I veri, veri grandi hanno un innegabile spirito competitivo. Fanno qualunque cosa serva per vincere. Fanno qualsiasi cosa per ispirare i loro compagni di squadra, in vari modi. La natura meticolosa con cui si prendono cura dei loro corpi e fanno in modo di essere sempre al loro meglio fisicamente è a un livello superiore. Per essere un giocatore speciale come loro, non puoi sottovalutare la quantità di lavoro che ci va messo. È davvero un lavoro a tempo pieno.

E io sono stato professionale, ho lavorato davvero duro, ma non penso di aver lavorato duro come quelli là. Ho bevuto fin troppa birra. Ma è stato stimolante vedere i veri grandi da vicino, da entrambi i lati, e capire che cos’è la vera grandezza.

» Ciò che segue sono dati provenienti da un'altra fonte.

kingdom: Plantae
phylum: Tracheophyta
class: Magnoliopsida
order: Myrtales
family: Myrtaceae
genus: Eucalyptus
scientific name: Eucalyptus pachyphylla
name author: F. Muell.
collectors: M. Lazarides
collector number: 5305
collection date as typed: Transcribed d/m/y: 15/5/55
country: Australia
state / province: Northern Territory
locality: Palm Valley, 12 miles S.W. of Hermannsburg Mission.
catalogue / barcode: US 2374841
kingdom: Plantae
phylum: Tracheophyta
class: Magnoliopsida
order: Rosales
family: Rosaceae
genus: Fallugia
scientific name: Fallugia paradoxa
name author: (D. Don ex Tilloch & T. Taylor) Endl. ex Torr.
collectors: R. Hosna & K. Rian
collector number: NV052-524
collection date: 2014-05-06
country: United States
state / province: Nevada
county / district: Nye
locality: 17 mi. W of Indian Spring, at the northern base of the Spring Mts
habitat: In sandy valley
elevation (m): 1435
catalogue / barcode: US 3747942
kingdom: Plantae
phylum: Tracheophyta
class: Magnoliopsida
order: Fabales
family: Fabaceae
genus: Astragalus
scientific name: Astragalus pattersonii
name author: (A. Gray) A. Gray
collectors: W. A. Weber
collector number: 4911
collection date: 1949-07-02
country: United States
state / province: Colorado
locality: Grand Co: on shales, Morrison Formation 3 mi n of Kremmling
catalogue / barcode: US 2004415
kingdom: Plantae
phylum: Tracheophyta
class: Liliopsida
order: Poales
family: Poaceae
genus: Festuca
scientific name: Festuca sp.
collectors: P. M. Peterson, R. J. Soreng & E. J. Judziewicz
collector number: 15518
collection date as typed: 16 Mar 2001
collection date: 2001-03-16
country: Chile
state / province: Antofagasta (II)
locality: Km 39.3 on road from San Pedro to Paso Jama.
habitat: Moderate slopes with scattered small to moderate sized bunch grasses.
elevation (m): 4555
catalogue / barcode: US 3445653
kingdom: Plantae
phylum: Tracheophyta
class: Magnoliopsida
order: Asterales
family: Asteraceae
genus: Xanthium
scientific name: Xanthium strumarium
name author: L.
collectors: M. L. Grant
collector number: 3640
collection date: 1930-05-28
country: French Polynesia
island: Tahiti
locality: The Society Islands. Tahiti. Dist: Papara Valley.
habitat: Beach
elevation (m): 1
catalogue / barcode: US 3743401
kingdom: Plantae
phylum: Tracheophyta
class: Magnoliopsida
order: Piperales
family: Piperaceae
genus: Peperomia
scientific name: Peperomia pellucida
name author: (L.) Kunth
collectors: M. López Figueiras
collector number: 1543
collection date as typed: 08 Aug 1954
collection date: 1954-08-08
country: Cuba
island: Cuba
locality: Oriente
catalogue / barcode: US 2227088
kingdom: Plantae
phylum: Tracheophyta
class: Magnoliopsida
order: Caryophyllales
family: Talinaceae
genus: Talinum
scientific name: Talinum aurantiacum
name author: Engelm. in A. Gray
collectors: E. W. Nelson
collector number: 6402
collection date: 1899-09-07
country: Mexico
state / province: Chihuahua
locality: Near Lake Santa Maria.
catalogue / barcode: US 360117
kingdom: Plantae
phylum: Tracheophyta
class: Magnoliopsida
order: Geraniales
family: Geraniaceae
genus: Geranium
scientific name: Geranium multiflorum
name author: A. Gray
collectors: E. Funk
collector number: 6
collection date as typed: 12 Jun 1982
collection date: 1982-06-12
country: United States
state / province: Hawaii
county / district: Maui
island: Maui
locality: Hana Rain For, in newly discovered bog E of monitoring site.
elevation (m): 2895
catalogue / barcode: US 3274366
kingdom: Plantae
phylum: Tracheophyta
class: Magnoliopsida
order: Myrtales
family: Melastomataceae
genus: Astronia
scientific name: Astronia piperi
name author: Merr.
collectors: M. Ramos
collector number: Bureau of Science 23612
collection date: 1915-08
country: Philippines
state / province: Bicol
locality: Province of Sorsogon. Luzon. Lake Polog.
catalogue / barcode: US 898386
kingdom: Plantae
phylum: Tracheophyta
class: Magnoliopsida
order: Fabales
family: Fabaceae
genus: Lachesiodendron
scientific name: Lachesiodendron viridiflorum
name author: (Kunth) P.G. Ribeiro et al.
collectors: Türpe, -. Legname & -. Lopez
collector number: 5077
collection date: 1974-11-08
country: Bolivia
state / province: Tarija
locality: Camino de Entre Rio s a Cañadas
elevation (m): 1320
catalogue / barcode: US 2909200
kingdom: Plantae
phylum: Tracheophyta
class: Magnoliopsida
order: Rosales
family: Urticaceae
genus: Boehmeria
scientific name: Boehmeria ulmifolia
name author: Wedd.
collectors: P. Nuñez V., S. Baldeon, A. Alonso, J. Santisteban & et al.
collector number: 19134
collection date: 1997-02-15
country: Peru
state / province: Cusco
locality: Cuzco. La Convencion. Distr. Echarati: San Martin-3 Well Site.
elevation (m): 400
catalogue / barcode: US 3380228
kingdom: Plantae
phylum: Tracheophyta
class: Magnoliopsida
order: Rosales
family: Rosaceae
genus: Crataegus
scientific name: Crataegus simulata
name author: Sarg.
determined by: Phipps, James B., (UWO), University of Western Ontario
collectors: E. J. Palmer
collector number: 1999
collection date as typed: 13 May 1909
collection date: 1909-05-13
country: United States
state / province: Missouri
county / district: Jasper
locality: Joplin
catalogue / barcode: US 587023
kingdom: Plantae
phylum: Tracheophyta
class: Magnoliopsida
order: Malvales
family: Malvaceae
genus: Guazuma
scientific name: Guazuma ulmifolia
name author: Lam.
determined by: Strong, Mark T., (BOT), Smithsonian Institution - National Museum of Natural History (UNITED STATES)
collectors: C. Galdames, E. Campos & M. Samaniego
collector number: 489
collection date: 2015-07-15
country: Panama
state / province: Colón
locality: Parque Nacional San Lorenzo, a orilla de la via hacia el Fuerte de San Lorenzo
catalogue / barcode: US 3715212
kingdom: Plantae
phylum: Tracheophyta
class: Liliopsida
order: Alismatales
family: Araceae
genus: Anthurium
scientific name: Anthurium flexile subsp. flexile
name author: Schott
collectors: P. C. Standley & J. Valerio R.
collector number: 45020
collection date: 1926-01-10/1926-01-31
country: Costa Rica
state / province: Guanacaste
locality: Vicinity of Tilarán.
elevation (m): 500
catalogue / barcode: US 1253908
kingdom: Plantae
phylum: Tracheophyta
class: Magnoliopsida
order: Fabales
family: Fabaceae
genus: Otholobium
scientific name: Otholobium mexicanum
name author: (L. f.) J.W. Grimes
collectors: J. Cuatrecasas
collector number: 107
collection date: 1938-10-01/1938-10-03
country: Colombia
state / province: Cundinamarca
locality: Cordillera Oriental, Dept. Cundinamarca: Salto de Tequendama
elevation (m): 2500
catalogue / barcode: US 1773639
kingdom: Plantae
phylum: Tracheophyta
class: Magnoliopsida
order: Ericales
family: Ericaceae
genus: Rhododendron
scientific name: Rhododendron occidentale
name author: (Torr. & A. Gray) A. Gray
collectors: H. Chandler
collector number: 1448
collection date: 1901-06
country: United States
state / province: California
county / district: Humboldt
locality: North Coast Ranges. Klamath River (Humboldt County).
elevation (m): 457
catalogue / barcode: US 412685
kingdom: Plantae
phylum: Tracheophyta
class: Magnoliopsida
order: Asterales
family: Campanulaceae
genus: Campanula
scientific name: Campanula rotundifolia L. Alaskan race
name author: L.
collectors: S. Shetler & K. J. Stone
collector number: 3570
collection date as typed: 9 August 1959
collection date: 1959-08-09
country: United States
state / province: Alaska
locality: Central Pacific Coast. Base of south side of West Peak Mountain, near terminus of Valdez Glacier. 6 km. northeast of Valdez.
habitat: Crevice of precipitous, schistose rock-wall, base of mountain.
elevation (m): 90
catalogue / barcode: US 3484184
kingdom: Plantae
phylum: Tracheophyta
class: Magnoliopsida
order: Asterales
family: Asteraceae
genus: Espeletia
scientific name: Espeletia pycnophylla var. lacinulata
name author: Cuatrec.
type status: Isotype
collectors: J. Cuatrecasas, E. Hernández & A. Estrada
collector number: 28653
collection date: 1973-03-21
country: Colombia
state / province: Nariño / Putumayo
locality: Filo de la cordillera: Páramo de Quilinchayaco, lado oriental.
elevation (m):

Cosa pensi della diversità e dell’analitica nell’NBA? Cosa può fare la lega, e il basket in generale, per migliorare in questo?

È essenziale creare opportunità in generale. Non ho fatto un gran lavoro in quello. Sono colpevole. E ne sono consapevole, mentre costruisco il mio dipartimento. Il mio dipartimento è molto, molto giovane. Ha solo 3 anni. Ma capisco le insidie che potremmo avere se continuiamo nel modo in cui stiamo facendo, il pericolo di costruire praticamente delle camere di risonanza di persone che hanno lo stesso background e che pensano allo stesso modo, e tra tutti io dovrei saperlo.

Non sono stato preparato nella maniera classica. Il mio background? Ho imparato da Daryl Morey e Sam Hinkie, a Houston, il potere dei dati e dell’analitica. E ho compreso i vantaggi che posso ottenere dal capire veramente i dati, cosa sono e cosa non sono nel gioco del basket.

E io sono laureato in religione. Non sono laureato in matematica, e probabilmente sono la cosa più lontana possibile dall’analitica, ma ho capito le implicazioni e compreso il pragmatismo dei dati. E questo mi ha reso un difensore da All-NBA, e poi mi ha permesso di essere due volte campione del mondo, e di restare in campo nei quarti quarti, e avere una carriera dannatamente buona per qualcuno che non è granché atletico.

Il mio punto di forza potrebbe essere che non sono come tutti gli altri e penso in modo diverso. E sono stato in trincea: capisco, quando vedo le statistiche, cosa è vero, cosa puoi implementare e cosa è solo teorico. E penso che questo sia un enorme vantaggio.